(Exercise requirements):
Reproduce the part of the materials and methods excerpt starting with "Separate stock solutions" and going on through "water using detergent.".

(Document excerpt):
Another plant I chose was Aegle marmelos; which is woody medicinal plant for my eight semester READY program project .

3. Materials and Methods

3.1 Materials

Table No.-3.1. Glassware and Instruments

Glassware	Instruments
Culture Bottles	Weighing Balance
Conical Flasks	Magnetic Stirrer
Petri Plate	pH Meter
Beaker	Laminar Air Flow
Pipettes	Autoclave
Measuring Cylinder	Hot Air Oven
Volumetric Flasks	Water Distillation Unit
Test Tube	Refrigerator

Chemicals:

Table No.-3.2. Chemicals

For MS Media	For Sterilization
Macronutrients	Ethanol
Micronutrients	Sodium hypochloride
Agar powder	Tween20
Vitamin
Growth regulator
Amino acid
HCl
NaOH
KOH
Sucrose

Others

Table No. -3.3. Others

Forceps	Sterile Autoclaved Water
Spatula	Tissue Paper
Scalpel	Filter Paper
Pointed Forceps	Cotton Plugs
Sterile Surgical Blade	Scissors
Distilled water	Autoclave Bags

3.2 Methodology

3.2.1. Sterilization

The glass wares such as culture bottles, measuring cylinders and the other equipment like forceps, blade holder were washed under running tap water using detergent followed by rinsing with double distilled water and then wrapped in aluminum foil and subsequently autoclaved at 121ºc at 15 lbs. pressure for 20 minutes.

3.2.2. Preparation of stock solutions

Separate stock solutions of macronutrients, micronutrients, potassium iodide, iron, glycine and various vitamins were prepared by dissolving each chemical separately in small quantity of double distilled water and making up the required volume with double distilled water. The stock solutions of growth regulators were prepared by dissolving them in small quantity of appropriate solvents, heating gently and then making up the volume with double distilled water. The glassware’s such as culture bottles, measuring cylinders and the other equipment like forceps and blade holder were washed under running tap water using detergent.

Table No. -3.4. Stock solution of Macronutrients (A)

Sr. No.	Constituents	Amount (gm/l)	Amount (gm) to be taken for stock solution (20X) for 1000 ml
1.	NH4NO3	1.65	33
2.	KNO3	1.90	38
3.	MgSo4.7H2O	0.37	7.4
4.	KH2PO4	0.17	3.4
5.	CaCl2.2H2O	0.44	8.8

Sr. No.	Constituents	Amount (mg/l)	Amount (mg) (100 x) to be taken for stock solution in 100 ml
1.	H3BO3	6.2	620
2.	MnSO4.H2O	22.3	2230
3.	ZnSO4.7H2O	8.6	860
4.	CuSO4.5H2O	0.025	2.5
5.	CoCl2.6H2O	0.025	2.5
6.	NaMoO4.2H2O	0.25	25

Table No. -3.6. Stock solution of Iron (C)

Sr. No.	Constituents	Amount (mg/l)	Amount (gm.) For 200 ml stock (200X)
1.	Na2EDTA	37.25	7.45
2.	FeSO4	27.85	5.57

Table No. -3.7. Stock solution of Vitamin (D)

Sr. No.	Constituents	Amount(mg/l)	Amount (mg)(100X) for 1 L stock
1.	Thiamine HCl	0.1	100
2.	Pyriodoxine HCl	0.5	500
3.	Nicotine acid	0.5	500

Sr. No.	Constituents	Amount(mg/l)	Final volume of stock (ml)

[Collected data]
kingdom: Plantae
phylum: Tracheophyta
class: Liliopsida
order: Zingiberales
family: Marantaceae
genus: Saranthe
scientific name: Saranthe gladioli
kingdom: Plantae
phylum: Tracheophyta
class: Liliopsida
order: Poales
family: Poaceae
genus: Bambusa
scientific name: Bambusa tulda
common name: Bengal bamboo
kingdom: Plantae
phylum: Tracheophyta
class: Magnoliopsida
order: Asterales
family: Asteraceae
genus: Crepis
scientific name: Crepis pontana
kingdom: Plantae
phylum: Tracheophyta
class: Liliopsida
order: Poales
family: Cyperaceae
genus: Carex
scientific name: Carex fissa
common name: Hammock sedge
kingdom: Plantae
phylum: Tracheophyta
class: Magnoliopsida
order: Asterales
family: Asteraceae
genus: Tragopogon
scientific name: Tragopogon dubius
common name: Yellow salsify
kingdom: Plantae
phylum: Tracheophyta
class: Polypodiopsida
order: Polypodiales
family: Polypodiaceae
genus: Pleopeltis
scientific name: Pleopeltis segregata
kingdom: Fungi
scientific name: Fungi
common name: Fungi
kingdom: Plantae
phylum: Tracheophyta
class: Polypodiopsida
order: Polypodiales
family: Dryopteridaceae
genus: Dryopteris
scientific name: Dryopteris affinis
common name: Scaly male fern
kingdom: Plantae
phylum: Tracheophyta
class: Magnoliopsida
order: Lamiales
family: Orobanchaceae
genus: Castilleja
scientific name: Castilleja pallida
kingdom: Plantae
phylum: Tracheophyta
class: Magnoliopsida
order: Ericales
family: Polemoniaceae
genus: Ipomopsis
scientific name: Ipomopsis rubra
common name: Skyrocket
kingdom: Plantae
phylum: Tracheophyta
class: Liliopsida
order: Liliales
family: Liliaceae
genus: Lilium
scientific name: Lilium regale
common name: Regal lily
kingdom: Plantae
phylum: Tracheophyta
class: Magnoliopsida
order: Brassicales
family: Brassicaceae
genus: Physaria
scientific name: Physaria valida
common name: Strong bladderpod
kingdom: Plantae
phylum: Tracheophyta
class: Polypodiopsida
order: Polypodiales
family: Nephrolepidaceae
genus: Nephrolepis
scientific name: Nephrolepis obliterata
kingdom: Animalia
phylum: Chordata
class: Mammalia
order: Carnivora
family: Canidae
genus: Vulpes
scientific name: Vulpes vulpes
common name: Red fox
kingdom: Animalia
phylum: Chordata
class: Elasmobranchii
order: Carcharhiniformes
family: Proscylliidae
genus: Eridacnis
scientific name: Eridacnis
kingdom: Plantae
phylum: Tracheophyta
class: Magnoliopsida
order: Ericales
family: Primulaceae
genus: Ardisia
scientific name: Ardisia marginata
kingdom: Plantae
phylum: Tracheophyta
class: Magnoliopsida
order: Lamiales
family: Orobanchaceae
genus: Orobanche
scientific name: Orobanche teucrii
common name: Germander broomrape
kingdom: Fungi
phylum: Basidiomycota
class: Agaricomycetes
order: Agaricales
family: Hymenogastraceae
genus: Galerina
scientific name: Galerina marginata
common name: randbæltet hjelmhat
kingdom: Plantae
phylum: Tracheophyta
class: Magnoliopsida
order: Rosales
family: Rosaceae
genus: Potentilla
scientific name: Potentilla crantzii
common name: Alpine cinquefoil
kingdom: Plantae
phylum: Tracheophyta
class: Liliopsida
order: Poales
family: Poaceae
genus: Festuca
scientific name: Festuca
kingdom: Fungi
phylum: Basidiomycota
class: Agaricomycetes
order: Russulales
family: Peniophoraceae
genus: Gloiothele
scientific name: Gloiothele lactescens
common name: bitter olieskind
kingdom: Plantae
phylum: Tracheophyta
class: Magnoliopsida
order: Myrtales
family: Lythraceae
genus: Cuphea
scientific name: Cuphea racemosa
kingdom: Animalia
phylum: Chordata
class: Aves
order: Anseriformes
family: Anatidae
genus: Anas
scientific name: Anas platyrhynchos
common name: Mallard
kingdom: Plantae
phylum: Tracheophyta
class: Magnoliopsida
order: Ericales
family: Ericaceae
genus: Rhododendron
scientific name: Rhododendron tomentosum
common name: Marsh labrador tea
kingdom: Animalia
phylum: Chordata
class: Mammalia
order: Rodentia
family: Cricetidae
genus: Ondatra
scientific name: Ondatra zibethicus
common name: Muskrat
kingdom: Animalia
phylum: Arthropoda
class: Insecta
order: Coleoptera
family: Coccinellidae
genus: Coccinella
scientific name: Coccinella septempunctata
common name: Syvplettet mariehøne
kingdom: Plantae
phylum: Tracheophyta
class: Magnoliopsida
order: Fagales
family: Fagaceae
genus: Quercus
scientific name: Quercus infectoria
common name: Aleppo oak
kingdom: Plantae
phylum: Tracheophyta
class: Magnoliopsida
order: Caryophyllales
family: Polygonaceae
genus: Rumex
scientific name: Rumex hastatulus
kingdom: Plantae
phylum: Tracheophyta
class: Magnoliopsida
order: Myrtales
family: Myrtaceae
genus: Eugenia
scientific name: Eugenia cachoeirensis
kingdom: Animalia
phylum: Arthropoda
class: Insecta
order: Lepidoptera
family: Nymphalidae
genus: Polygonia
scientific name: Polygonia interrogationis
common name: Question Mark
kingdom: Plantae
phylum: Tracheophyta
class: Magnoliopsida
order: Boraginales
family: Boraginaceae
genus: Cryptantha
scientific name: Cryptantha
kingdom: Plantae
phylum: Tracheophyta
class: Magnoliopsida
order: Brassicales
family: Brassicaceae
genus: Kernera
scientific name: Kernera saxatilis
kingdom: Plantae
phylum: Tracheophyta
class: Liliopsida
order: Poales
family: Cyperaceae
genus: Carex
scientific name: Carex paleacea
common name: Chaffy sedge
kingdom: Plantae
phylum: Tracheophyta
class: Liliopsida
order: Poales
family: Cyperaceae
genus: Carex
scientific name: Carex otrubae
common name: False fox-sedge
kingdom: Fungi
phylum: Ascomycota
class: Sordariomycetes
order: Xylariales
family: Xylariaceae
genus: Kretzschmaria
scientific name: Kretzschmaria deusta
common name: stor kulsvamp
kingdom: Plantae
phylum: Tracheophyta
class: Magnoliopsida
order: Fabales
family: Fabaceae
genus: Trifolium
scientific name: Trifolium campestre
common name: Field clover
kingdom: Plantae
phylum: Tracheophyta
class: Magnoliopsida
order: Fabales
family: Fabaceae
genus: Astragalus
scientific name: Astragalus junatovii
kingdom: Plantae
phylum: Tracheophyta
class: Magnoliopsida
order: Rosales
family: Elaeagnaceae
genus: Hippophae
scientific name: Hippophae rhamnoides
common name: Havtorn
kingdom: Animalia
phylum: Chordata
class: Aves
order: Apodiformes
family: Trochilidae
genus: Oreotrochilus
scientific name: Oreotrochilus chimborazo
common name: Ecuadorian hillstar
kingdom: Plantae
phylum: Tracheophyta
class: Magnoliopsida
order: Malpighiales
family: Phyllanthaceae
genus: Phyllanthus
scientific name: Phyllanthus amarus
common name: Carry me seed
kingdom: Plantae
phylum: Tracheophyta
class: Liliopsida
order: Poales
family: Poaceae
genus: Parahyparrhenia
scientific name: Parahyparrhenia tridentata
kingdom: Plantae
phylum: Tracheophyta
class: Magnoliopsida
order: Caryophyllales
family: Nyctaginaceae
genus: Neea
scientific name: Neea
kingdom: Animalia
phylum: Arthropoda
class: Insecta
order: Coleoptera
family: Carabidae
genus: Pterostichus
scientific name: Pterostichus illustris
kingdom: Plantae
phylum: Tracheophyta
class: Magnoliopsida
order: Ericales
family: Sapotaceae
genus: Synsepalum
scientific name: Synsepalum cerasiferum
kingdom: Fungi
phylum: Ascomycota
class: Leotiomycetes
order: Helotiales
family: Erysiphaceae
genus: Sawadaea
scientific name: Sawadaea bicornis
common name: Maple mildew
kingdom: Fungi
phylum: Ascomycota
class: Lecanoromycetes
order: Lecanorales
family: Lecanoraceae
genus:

(Response to the task):
Separate stock solutions of macronutrients, micronutrients, potassium iodide, iron, glycine and various vitamins were prepared by dissolving each chemical separately in small quantity of double distilled water and making up the required volume with double distilled water. The stock solutions of growth regulators were prepared by dissolving them in small quantity of appropriate solvents, heating gently and then making up the volume with double distilled water. The glassware’s such as culture bottles, measuring cylinders and the other equipment like forceps and blade holder were washed under running tap water using detergent.